Background Cancer treatment using immune checkpoint blockade (ICB) with anti- programmed cell death protein (PD)-1 and anti-cytotoxic T lymphocyte associated protein (CTLA)-4 has been successful, but primary and acquired resistance limits their clinical benefit. Chemotherapeutic agents such as Cyclophosphamide (CTX) are known to induce anticancer immunity and improves efficacy of ICBs when used in combination. Exploring means to improve the clinical benefit of ICB therapies by reorchestrating anti-tumor immunity with mechanism-based drug combinations is warranted. The alkylating chemotherapeutic agent, CTX, has direct tumoricidal and immunomodulatory properties that preferentially depletes T cell subsets (such as T regulatory cells) and induces homeostatic proliferation of T cells. We hypothesized that the addition of ICBs to CTX treatment could augment immunomodulatory changes induced by CTX including homeostatic proliferation of antigen specific T cells which will reset the T cell receptor (TCR) repertoire in favor of tumor specific T cells.

Methods We used a murine melanoma tumor model, B16-F10 known to be refractory to ICBs, particularly, anti-PD-1.

Results Here, we show that a single dose of CTX one day prior to starting an ICB (anti-PD-1 and anti-CTLA-4) regimen slows tumor progression compared to CTX or ICB alone and significantly prolongs host survival. The triple combination (CTX+ anti- PD-1 + anti-CTLA-4) increased the number of activated and proliferating CD8+ tumor-infiltrating lymphocytes (TILs) and increased the CD8/Treg ratio. A decrease in dysfunctional CD8+ TILs further augmented tumor control by the triple combination therapy. The depletion of CD8+ but not CD4+ cells abrogates the therapeutic effect of the triple combination suggesting that the anti-tumor effect is CD8+ T cell dependent. Through TCR sequencing platforms, we show that the expanding CD8+ TCR clones possess a majority effector phenotype following triple combination therapy compared to control groups that possessed more dysfunctional TCR clones. The therapeutic effect of the triple combination extends to other murine tumor models namely, MC38 (colon adenocarcinoma) and E0771 (triple negative mammary carcinoma).

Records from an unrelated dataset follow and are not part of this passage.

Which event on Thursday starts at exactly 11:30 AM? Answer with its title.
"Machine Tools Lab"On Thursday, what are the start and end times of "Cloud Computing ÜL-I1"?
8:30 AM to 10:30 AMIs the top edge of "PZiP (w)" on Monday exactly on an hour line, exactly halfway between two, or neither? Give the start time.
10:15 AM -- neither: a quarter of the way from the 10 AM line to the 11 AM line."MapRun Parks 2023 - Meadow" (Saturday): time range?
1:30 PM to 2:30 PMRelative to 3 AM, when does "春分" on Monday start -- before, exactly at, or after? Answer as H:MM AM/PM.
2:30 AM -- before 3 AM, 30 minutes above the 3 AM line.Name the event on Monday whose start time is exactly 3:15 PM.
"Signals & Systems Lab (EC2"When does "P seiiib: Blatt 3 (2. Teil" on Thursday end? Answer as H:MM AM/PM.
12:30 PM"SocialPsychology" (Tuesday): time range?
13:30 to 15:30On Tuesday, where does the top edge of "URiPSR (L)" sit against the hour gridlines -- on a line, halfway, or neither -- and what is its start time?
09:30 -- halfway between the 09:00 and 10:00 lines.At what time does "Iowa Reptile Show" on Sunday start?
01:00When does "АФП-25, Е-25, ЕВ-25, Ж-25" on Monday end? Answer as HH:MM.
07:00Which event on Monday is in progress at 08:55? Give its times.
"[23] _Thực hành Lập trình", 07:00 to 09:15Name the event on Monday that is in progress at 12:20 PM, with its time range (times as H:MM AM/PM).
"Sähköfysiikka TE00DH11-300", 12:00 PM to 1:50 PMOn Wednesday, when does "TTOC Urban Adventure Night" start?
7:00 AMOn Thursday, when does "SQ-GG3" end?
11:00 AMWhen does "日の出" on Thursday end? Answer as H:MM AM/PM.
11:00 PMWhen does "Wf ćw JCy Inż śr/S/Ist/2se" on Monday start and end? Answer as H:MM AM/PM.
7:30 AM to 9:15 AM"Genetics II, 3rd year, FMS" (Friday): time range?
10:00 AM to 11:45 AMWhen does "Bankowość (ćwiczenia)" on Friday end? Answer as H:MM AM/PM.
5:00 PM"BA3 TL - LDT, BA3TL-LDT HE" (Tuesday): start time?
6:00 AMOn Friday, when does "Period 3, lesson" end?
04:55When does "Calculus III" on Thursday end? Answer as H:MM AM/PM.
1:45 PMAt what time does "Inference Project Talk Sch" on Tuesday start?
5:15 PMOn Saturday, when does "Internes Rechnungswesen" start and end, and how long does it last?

Conclusions These findings suggest that the combination of CTX with ICBs is a potent combinatorial approach that can prime an anti-tumor response and promote robust control of tumor growth. Further investigations are required to understand the mechanisms of combinatorial cancer therapies in refractory tumor models and to inform the design of future therapeutic interventions combining ICB with chemotherapy.